You can attribute this decision to a number of things. I was raised in a very traditional working class area and the idea of not having regular work is alien to me. The concept of not having a wage at the end of each month, actually, is pretty terrifying. Also, the economy right now is bullshit, so, walking away from a job – and a good, well paying one at that – in this climate might, to some, sound pretty obnoxious. And they may be right. It’s certainly not something I’m going to enjoy explaining to my Nan.
But, I turned 30 this year and I figured it’s now or never. I’m a married man these days and you get this one, small window in your life where you have very few pressing commitments. I’ve saved some money and have decided that The Words are Pictures Studio should shudder into life and become my sole (soul) focus.
So what does this mean? Aside from the immediate pay cut, doing my own taxes and a drop in my credit rating.
Well, hopefully it’ll mean better work from me. It used to be the case that I could only take on projects if my full-time work wasn’t busy, and even then it would be completed in my own time. And that can be frustrating, for obvious reasons, and because the whole industry can feel very cyclical and seasonal at times. I don’t think anyone I’ve worked with has ever felt cheated as such; I’ve always been honest about my situation and the time I can spend on projects.
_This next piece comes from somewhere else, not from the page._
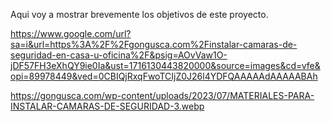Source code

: Aqui voy a mostrar brevemente los objetivos de este proyecto.

https://www.google.com/url?sa=i&url=https%3A%2F%2Fgongusca.com%2Finstalar-camaras-de-seguridad-en-casa-u-oficina%2F&psig=AOvVaw1O-jDF57FH3eXhQY9ie0Ia&ust=1716130443820000&source=images&cd=vfe&opi=89978449&ved=0CBIQjRxqFwoTCIjZ0J26l4YDFQAAAAAdAAAAABAh

https://gongusca.com/wp-content/uploads/2023/07/MATERIALES-PARA-INSTALAR-CAMARAS-DE-SEGURIDAD-3.webp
Another problem was that I could never take on work that clashed with accounts I was working on at whatever agency I was at at that time. I’m hoping, also, that it will mean more diverse work. With more time to experiment and try new things, I’m hoping to create some interesting projects for myself in addition to any commissioned pieces. There’s some writing I’ve been meaning to get on with, a couple of book projects etc and a series of work I’ve wanted to get on with for a while.
In August, knowing that this was on the cards, I moved into a larger space in Brooklyn with a view to use that as some kind of a base. I’m also conscious that I want to give myself a reason to come into Manhattan (I’m fully capable of becoming a hermit, forgetting how to talk to people and sitting at home n my underwear) so I’m looking at spaces around the city at the moment too. It also means I don’t have to give awkward excuses to students wanting to intern for me. Up until now I’ve kind of had to say “I’m flattered you’d like to work with me but, I won’t really be there in the day so… I don’t know, you could tidy up or something…?”
And that’s it really. Not massive news to a lot of people I imagine, but a real life shift for me nonetheless, so send me (((good vibes))). I’m really excited about it and look forward to sharing the fruits of my labours soon.